A pre-dried 20 mL glass schlenk tube composed of rotaflo stopcock and fitted with magnetic stirring bar was used to carry out this reaction. 55 mg of (Oct)4NBr (0.1 mmol) was dissolved in 1.0 g (10 mmol) of glycidyl azide in a 5 mL glass vial inside the glove box and then the whole solution is transferred to the glass schlenk tube under argon condition. The rotaflo was screwed tightly and 300 µL of triethyl borane (TEB, 1 M in hexane, 0.3 mmol) was taken in the head space of the schlenk tube and the outlet was closed with a glass stopper. The glass schlenk tube was taken out from the glove box and stirred at 0 oC for 10 min. Then the rotaflo was gently opened in order to add TEB into the monomer solution. The reaction mixture was stirred at the same temperature for 20 h, then it was quenched with few drops of 5% HCl aqueous solution. The quenched mixture was dissolved in THF (1 mL) and aliquots was taken for NMR and GPC analyses to determine the conversion and molar mass. The crude product was precipitated in methanol and the obtained PGA was characterized MALDI-TOF. The results were listed in Table 1 Entry 8.

The copolymerization of GA and PO was performed following a similar procedure as above.

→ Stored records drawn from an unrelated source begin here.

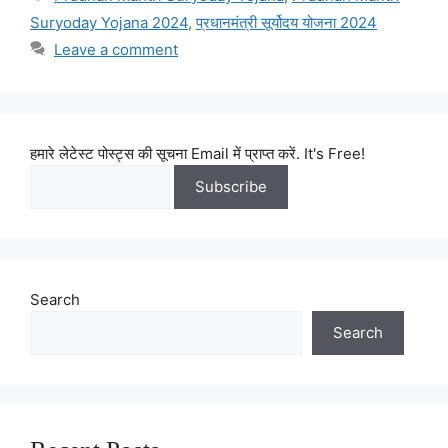
Suryoday Yojana 2024
,
प्रधानमंत्री सूर्योदय योजना 2024
Leave a comment
हमारे लेटेस्ट पोस्ट्स की सूचना Email में प्राप्त करें. It's Free!
Search
Search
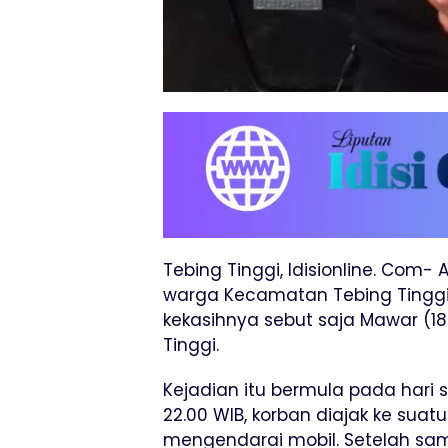
Tebing Tinggi, Idisionline. Com- 
warga Kecamatan Tebing Tinggi K
kekasihnya sebut saja Mawar (
Tinggi.
Kejadian itu bermula pada hari se
22.00 WIB, korban diajak ke sua
mengendarai mobil. Setelah samp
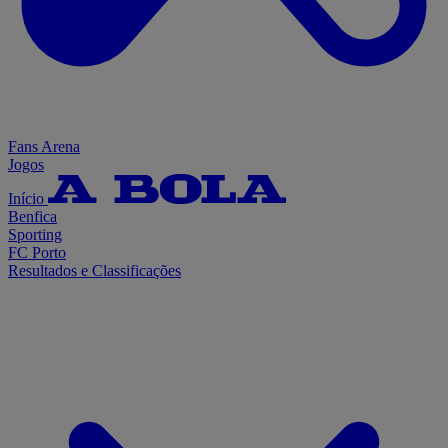
Fans Arena
Jogos
Início
Benfica
Sporting
FC Porto
Resultados e Classificações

Representative procedure for GA and CO2 copolymerization

A 50 mL Parr reactor with magnetic stirrer dried at 120 °C for 6–8 h was taken into chamber of glove box, and dried under vacuum for 2–3 h. Then, the autoclave was transferred into glove box and placed inside the freezer (−30 oC) for 1 h. The copolymerization of CO2 with glycidyl azide (GA) described below is taken from entry 6 in Table 2 as an example. The precooled autoclave was charged with Bu4NN3 (28 mg, 0.1 mmol) followed by the addition of 1 g of GA (10 mmol) to obtain a homogenous solution. To that monomer solution was added 200 µL of triethyl borane (TEB, 1 M in hexane, 0.2 mmol). Then the autoclave was sealed and taken out from the glove box. After charging CO2 (10 bar), it was kept for stirring (250 rpm) at 25 °C for 14 h. The reactor was cooled down using ice-water bath for 15 min followed by the slow release of excess CO2. The reaction mixture was then immediately quenched with dil. HCl (5% in methanol). The crude product was dissolved with CHCl3 and then precipitated in cold methanol. The results were listed in Table 2 entry 7.

The terpolymerization of GA, CO2 with CHO or PO was performed following a similar procedure as above.